Monday, November 09, 2015

Technische Universität Berlin
Institut für Mathematik
Straße des 17. Juni 136
10623 Berlin
roomMA 041



Lecture - 14:15

Alex Fink - Queen Mary University of London


Matroids over rings

Abstract:
Matroids arise in many algebra-flavoured combinatorial problems which feature lists of vectors over a field. But often one's data are elements in a module over some other ring, and there is more information to be extracted than the field-agnostic linear algebra that the matroid can see. Luca Moci and I have defined the notion of _matroid over a ring_ to expose this extra information.

I will begin by reviewing matroids and introducing matroids over rings. I'll discuss two examples of situations where matroids leave some combinatorics uncaptured that the theory over rings does take in, one related to subtorus arrangements and the other to tropical geometry. Further topics will include their analogue of the Tutte polynomial, matroid polytopes, and their moduli space, as time permits.



Colloquium - 16:00

Aaron Bernstein - Columbia University


Fully Dynamic Matching with a Small Approximation Ratio -- Faster and Deterministic

Abstract:
We study the problem of maintaining an approximate maximum cardinality matching in an unweighted graph G that is subject to a sequence of insertions and deletions. The goal is recompute the approximate matching as quickly as possible after each insertion/deletion. Currently, there exist randomized algorithms with only polylog update time for maintaining a 2-or-worse approximate matching (e.g. a maximal matching), while the fastest update time for any algorithm that achieves a better-than-2 approximation is O(m^(1/2)). Intuitively the reason for this large gap is that maintaining a maximal (2-approximate) matching is a purely local problem in that as long as we match all legal edges, it does not matter which edges we choose: if both (u,v) and (u,w) are legal, either one can be chosen for the 2-approximate matching.

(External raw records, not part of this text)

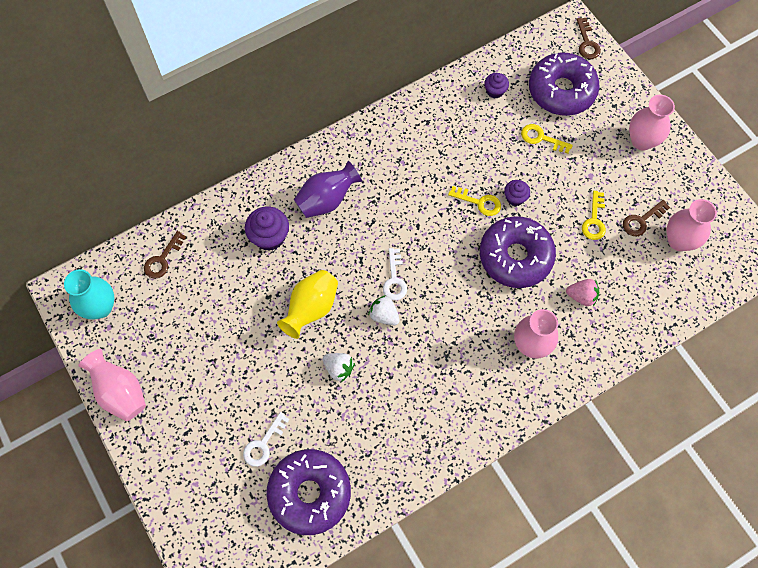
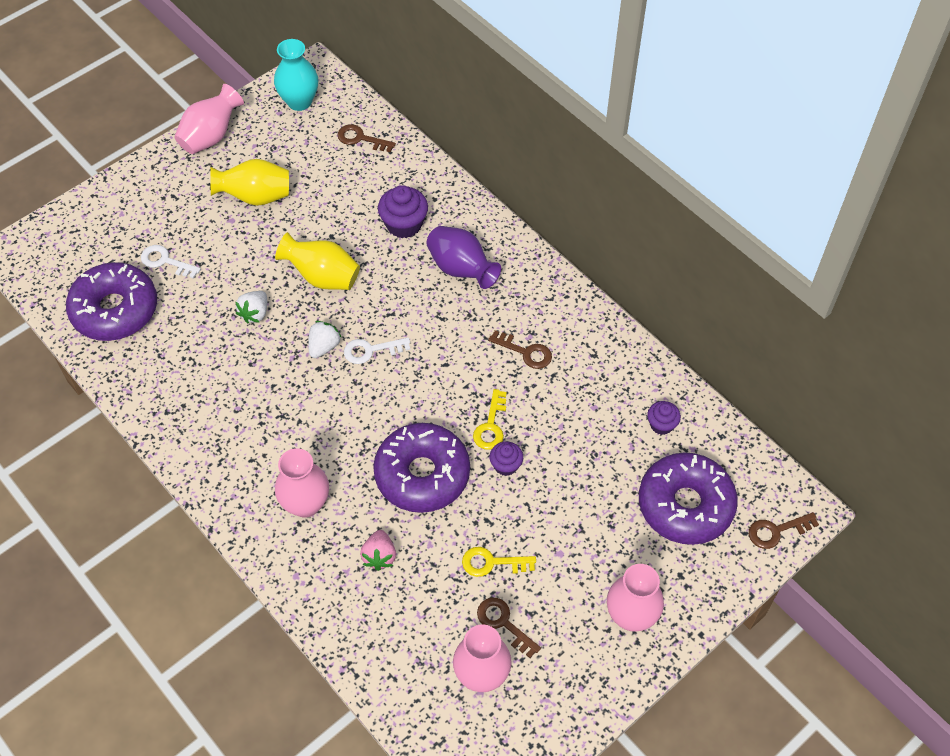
camera: 80 degrees right, 10 degrees down
(207, 357) = (255, 197): none -> yellow vase
(416, 167) = (525, 352): none -> brown key
(541, 138) = (602, 487): yellow key -> none

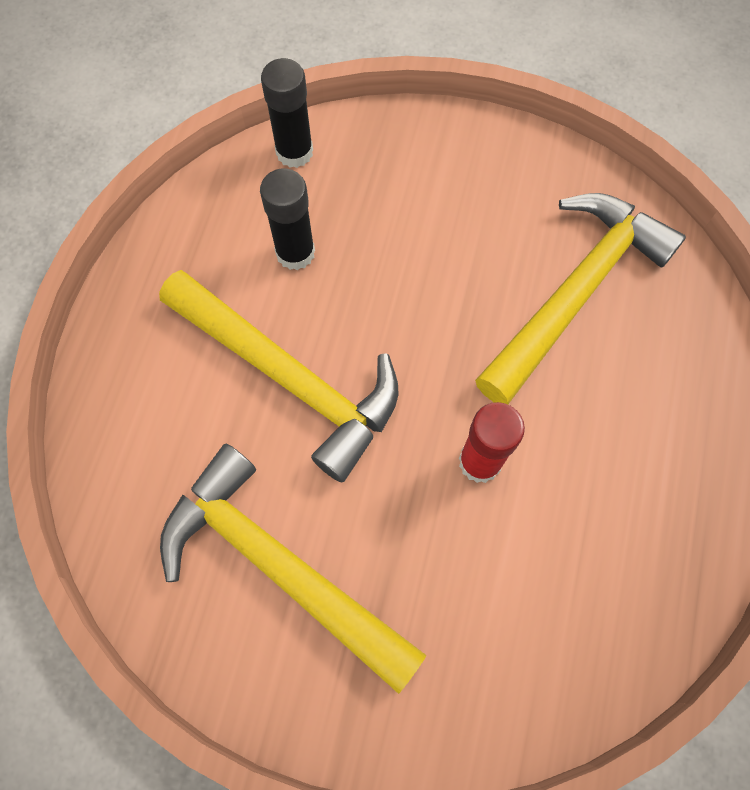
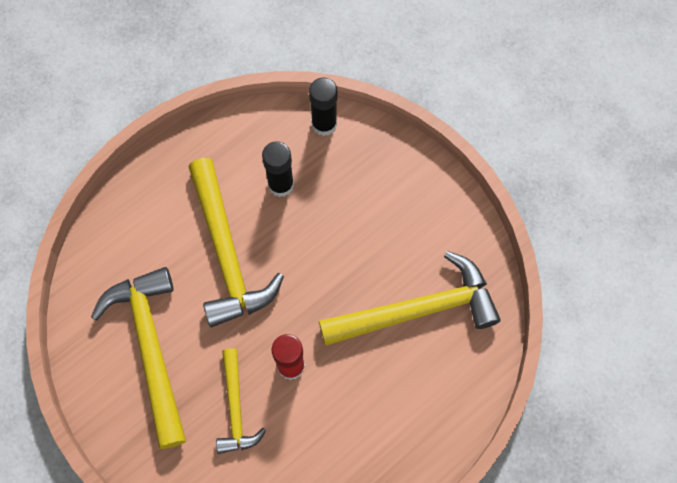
camera: 35 degrees right, 0 degrees up
(453, 565) = (236, 408): none -> yellow hammer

To go beyond a 2-approximation, we need to keep track of some global structure in the graph, which is difficult to do in a dynamic setting.

In our paper, we set out to devise faster algorithms for maintaining a better-than-2 approximations. Our main result achieves an update time of m^(1/4) for a (3/2 + eps) approximation; the state of the art needs m^{1/2} update time, though it achieves a (1 + epsilon) approximation. Our algorithm achieves the fastest update time for a better-than-2 approximation, as well as the fastest existing deterministic update time for any constant approximation. Our approach also leads to some new results for small arboricity graphs. Our main technique is (loosely speaking) a new way of characterizing (1+eps) and (3/2+eps) approximate matchings -- one that does not rely on the non-existence of short augmenting paths.

This talk is based on two papers (ICALP 2015, SODA 2016), both joint work with Cliff Stein.